Slow to get the joke, she smiled. “I’m hungry.”
“I know. I’ve been sitting here wondering how I’m going to feed you. Shall we explore the grounds?”
• • • • •It was the most natural thing in the world. Days growing shorter, autumn on its way. Pretty soon breakfasts by the fire, rinsing out the mess kit in the river water. There’d be hot chocolate in the evenings. Hauling dead wood in off the riverbank and splitting it for the woodstove. He wishing they could fix her a whole Thanksgiving dinner by campfire.
“You could do that?”
“Of course I could do that.”
“With a turkey?”
“A sharp-tailed grouse. And trout from the river. And chokecherry wine.”
“Wine for us both?”
“Just a taste for you.”
And we should probably pause here to imagine too how things were going in Illinois. How Tommie’s mother would first think Tommie was at the mall or at a neighbor’s house. How then Tommie’s mother would realize she had not taken a breath for days. And she would start smoking, right away, to make every breath until she died a chore and a countdown until she could be with Tom again.
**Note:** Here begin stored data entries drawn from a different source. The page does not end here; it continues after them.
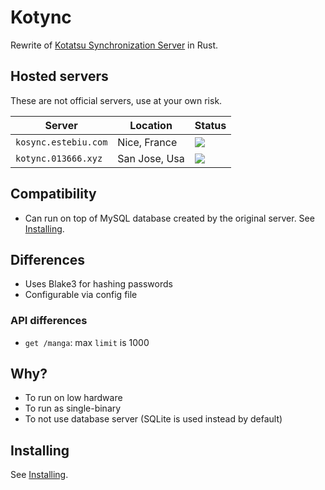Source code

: # Kotync

Rewrite of [Kotatsu Synchronization Server](https://github.com/KotatsuApp/kotatsu-syncserver) in Rust.

## Hosted servers

These are not official servers, use at your own risk.

|Server|Location|Status|
|-|-|-|
|`kosync.estebiu.com`|Nice, France|![](https://img.shields.io/website?url=https%3A%2F%2Fkosync.estebiu.com&label=sync)|
|`kotync.013666.xyz`|San Jose, Usa|![](https://img.shields.io/website?url=https%3A%2F%2Fkotync.013666.xyz&label=sync)|

## Compatibility

- Can run on top of MySQL database created by the original server. See [Installing](/docs/install.md).

## Differences

- Uses Blake3 for hashing passwords
- Configurable via config file

### API differences

- `get /manga`: max `limit` is 1000

## Why?

- To run on low hardware
- To run as single-binary
- To not use database server (SQLite is used instead by default)

## Installing

See [Installing](/docs/install.md).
And how they would interview Jenny and Sid. Investigators, social workers, their parents all in a green-carpeted room with dry-erase boards, a coffeepot, chairs arranged in a circle. How one at a time the girls are questioned, how they cry after the same question. Was it a dare? How they’re apologetic and how when they’re flanked by their parents they seem like a couple of kids. How a social worker would ask if they understand how much danger their friend is in. How the girls will tell them every detail they can recall: how they made fake tube tops and stapled them and dotted their arms with blue-ink freckles. How they whispered their conversations about menstruating, explaining that they were talking about things Tommie wouldn’t understand. How they went bra shopping on the weekends, carried their gym clothes to and from school in Victoria’s Secret bags. Telling Tommie maybe one day she’d have a reason to go in the store too. How Jenny wrote a fake love letter from Tommie to her stepdad, Jessie, and read it out loud on the bus. How they pushed her in Sid’s basement closet with Luke Miller, then nicknamed her Prudie and told everyone she’d cried and covered her head with her hands and hid behind Sid’s dad’s raincoat. How that first day she was taken into that old guy’s car it had seemed, yes, unwillingly. The color of the Ford. The height of the man. His hair color. Who he looked like on TV. That Tommie wasn’t taking the bus anymore after that. That Jenny saw her trace the letter G on the floor with her shoe, over and over and over again, straight through a history class. How they would be looking for Geralds, Grants, Garys, Genes, Glens with registered navy blue Ford Explorers. How the social worker—with a long flat mane of strawberry blond hair graying at the temples—didn’t believe any of it. A handsome man who looks like some TV star befriends this unremarkable girl and takes her away? A man like that isn’t missed by his family? His boss? His wife, say? The whole thing told like a story made up by a child.